───── MATERIAL SHOWN ─────
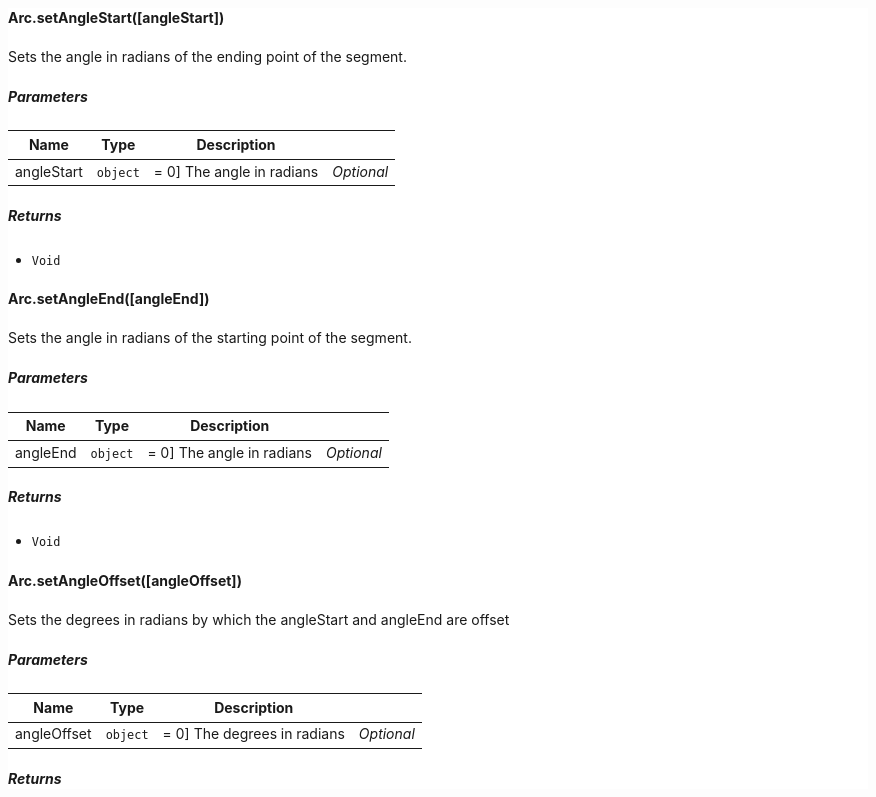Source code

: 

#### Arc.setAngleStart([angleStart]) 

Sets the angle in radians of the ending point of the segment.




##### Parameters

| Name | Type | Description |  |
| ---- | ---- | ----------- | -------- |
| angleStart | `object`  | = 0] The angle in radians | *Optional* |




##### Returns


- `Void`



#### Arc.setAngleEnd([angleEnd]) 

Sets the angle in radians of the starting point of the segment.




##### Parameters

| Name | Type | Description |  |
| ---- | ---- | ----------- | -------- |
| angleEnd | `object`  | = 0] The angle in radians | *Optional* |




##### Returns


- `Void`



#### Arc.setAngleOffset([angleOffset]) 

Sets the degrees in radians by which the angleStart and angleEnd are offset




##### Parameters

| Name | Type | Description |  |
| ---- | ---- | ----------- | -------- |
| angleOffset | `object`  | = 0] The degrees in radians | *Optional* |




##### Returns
─────
───── MATERIAL SHOWN ─────
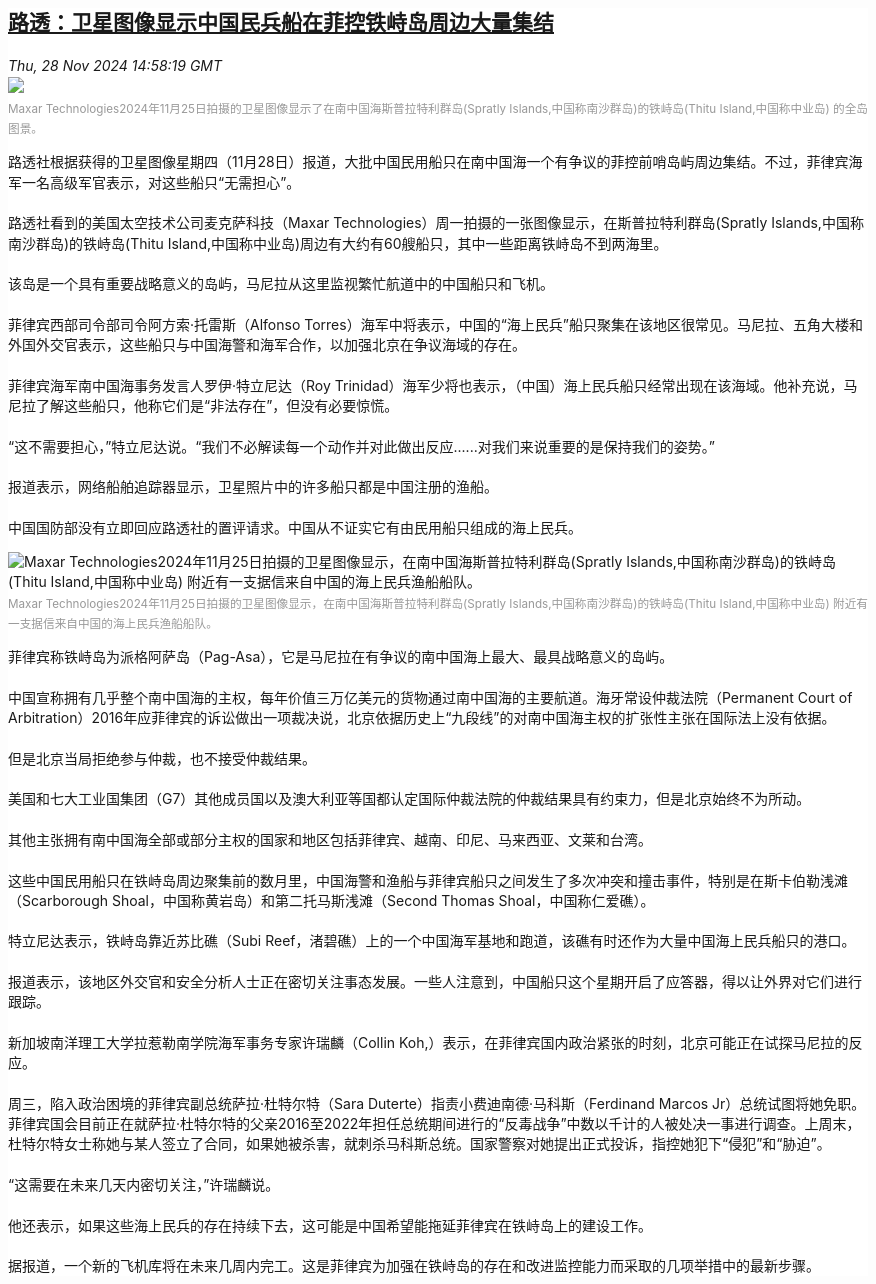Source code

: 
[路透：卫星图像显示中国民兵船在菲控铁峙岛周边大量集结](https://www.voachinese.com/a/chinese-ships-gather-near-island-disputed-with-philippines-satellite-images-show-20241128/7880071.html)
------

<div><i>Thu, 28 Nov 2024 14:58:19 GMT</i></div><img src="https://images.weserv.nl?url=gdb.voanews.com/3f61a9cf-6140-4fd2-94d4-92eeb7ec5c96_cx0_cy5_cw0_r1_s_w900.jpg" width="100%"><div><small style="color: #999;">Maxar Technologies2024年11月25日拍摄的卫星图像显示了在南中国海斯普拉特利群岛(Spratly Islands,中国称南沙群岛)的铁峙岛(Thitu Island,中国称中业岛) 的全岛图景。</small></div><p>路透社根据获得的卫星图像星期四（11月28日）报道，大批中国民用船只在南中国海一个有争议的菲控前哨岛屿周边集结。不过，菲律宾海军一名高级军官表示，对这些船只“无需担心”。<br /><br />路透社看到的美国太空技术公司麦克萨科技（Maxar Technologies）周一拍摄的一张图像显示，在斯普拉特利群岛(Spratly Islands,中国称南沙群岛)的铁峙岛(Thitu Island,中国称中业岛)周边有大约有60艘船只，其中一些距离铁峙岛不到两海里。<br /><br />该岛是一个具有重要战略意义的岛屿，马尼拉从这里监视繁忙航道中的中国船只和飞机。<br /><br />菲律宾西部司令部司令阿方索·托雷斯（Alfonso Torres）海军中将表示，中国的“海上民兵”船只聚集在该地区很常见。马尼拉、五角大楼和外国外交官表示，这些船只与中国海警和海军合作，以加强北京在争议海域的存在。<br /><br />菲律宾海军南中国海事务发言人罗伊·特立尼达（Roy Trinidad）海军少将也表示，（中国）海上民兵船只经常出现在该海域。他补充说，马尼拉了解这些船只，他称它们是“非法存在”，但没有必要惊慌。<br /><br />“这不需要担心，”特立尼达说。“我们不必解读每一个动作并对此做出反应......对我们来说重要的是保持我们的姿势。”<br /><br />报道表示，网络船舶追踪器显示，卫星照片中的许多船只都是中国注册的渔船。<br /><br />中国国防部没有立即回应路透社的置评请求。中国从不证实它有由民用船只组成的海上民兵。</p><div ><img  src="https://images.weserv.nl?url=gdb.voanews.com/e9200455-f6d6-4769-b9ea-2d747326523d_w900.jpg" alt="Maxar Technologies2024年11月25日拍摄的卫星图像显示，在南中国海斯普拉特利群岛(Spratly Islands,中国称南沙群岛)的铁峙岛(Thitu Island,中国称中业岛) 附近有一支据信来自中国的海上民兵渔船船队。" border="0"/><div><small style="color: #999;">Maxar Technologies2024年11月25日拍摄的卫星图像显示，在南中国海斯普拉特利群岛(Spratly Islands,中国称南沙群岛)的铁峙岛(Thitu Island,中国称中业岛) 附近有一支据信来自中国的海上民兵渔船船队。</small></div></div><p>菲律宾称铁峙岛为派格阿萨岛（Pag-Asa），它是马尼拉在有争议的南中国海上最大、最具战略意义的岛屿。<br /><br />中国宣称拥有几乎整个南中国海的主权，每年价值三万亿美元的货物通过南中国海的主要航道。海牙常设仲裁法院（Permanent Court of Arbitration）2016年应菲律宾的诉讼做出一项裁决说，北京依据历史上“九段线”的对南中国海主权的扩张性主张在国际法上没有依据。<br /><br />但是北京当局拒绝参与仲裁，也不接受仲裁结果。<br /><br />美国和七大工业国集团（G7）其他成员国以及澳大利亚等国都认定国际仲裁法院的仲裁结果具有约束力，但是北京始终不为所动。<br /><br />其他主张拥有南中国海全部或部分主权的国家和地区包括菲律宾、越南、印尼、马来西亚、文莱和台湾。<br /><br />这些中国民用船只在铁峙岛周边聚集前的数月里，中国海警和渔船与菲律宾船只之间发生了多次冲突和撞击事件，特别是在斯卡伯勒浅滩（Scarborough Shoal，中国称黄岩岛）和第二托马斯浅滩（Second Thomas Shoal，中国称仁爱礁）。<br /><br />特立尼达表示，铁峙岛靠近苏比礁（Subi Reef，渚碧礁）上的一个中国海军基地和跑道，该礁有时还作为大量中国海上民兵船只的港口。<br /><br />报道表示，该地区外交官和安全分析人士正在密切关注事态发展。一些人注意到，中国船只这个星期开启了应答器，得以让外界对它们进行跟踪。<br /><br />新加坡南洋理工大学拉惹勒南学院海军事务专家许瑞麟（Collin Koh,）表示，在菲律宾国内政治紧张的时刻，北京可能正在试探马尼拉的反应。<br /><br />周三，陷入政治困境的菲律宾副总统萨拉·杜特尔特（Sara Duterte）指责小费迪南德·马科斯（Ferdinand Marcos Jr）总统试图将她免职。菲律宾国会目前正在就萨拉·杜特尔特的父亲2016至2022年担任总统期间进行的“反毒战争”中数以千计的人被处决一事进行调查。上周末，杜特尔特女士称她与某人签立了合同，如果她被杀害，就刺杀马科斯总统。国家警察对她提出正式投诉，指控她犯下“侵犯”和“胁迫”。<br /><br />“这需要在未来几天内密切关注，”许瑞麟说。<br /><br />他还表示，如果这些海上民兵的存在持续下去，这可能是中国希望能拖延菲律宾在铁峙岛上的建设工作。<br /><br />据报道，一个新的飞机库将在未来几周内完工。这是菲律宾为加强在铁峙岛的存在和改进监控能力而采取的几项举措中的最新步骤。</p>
─────
───── MATERIAL SHOWN ─────
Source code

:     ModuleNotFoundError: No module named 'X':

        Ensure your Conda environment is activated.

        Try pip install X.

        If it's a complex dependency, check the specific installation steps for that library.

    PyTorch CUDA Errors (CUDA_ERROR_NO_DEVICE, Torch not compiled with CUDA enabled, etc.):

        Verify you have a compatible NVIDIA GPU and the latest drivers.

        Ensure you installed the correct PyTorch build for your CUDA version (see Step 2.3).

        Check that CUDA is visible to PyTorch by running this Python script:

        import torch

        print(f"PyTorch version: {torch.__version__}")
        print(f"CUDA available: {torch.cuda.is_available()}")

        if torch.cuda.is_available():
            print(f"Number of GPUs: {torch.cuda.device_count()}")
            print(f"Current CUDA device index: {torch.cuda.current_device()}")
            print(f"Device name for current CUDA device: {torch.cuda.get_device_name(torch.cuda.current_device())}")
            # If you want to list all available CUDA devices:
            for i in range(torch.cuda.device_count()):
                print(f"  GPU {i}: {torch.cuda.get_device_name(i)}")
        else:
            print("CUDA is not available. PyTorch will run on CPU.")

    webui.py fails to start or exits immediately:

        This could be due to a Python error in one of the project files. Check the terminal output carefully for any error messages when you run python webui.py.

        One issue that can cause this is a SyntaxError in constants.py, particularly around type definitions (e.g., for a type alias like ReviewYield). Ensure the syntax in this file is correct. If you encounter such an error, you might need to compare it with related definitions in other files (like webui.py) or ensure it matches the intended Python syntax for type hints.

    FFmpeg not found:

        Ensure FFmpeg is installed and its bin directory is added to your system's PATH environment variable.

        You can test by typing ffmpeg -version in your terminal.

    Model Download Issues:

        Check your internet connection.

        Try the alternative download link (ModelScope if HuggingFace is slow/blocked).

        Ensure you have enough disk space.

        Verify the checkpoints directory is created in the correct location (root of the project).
─────
WORK ORDER >> Tally each line in the data that holds the word "terminal"; write only the total.

ANSWER SPACE >> 2